“Just as you see her, she is, Mademoiselle,” Dowson said. “Any sensible woman would know, when she heard her talk about her child. I found it all out bit by bit when first I came here. I’m going to talk plain and have done with it. Her first six years she spent in a sort of dog kennel on the top floor of this house. No sun, no real fresh air. Two little holes that were dingy and gloomy enough to dull a child’s senses. Not a toy or a bit of colour or a picture, but clothes fine enough for Buckingham Palace children—and enough for six. Fed and washed and taken out every day to be shown off. And a bad nurse, Miss—a bad one that kept her quiet by pinching her black and blue.”

Mon Dieu! Mon Dieu! That little angel!” cried Mademoiselle, covering her eyes.

Dowson hastily wiped her own eyes. She had shed many a motherly tear over the child. It was a relief to her to open her heart to a sympathizer.
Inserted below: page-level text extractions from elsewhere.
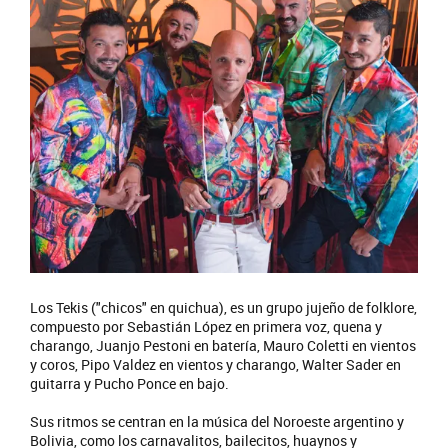
Los Tekis ("chicos" en quichua), es un grupo jujeño de folklore,
compuesto por Sebastián López en primera voz, quena y
charango, Juanjo Pestoni en batería, Mauro Coletti en vientos
y coros, Pipo Valdez en vientos y charango, Walter Sader en
guitarra y Pucho Ponce en bajo.
Sus ritmos se centran en la música del Noroeste argentino y
Bolivia, como los carnavalitos, bailecitos, huaynos y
“Black and blue!” she repeated. “And laughing and dancing and all sorts of fast fun going on in the drawing-rooms.” She put out her hand and touched Mademoiselle’s arm quite fiercely. “The little thing didn’t know she had a mother! She didn’t know what the word meant. I found that out by her innocent talk. She used to call her ‘The Lady Downstairs’.”

Mon Dieu!” cried the Frenchwoman again. “What a woman!”

“She first heard of mothers from a little boy she met in the Square Gardens. He was the first child she had been allowed to play with. He was a nice child and he had a good mother. I only got it bit by bit when she didn’t know how much she was telling me. He told her about mothers and he kissed her—for the first time in her life. She didn’t understand but it warmed her little heart. She’s never forgotten.”

Mademoiselle even started slightly in her chair. Being a clever Frenchwoman she felt drama and all its subtle accompaniments.

“Is that why——” she began.

“It is,” answered Dowson, stoutly. “A kiss isn’t an ordinary thing to her. It means something wonderful. She’s got into the way of loving me, bless her, and every now and then, it’s my opinion, she suddenly remembers her lonely days when she didn’t know what love was. And it just wells up in her little heart and she wants to kiss me. She always says it that way, ‘Dowie, I want to kiss you,’ as if it was something strange and, so to say, sacred. She doesn’t know it means almost nothing to most people. That’s why I always lay down my work and hug her close.”

“You have a good heart—a good one!” said Mademoiselle with strong feeling.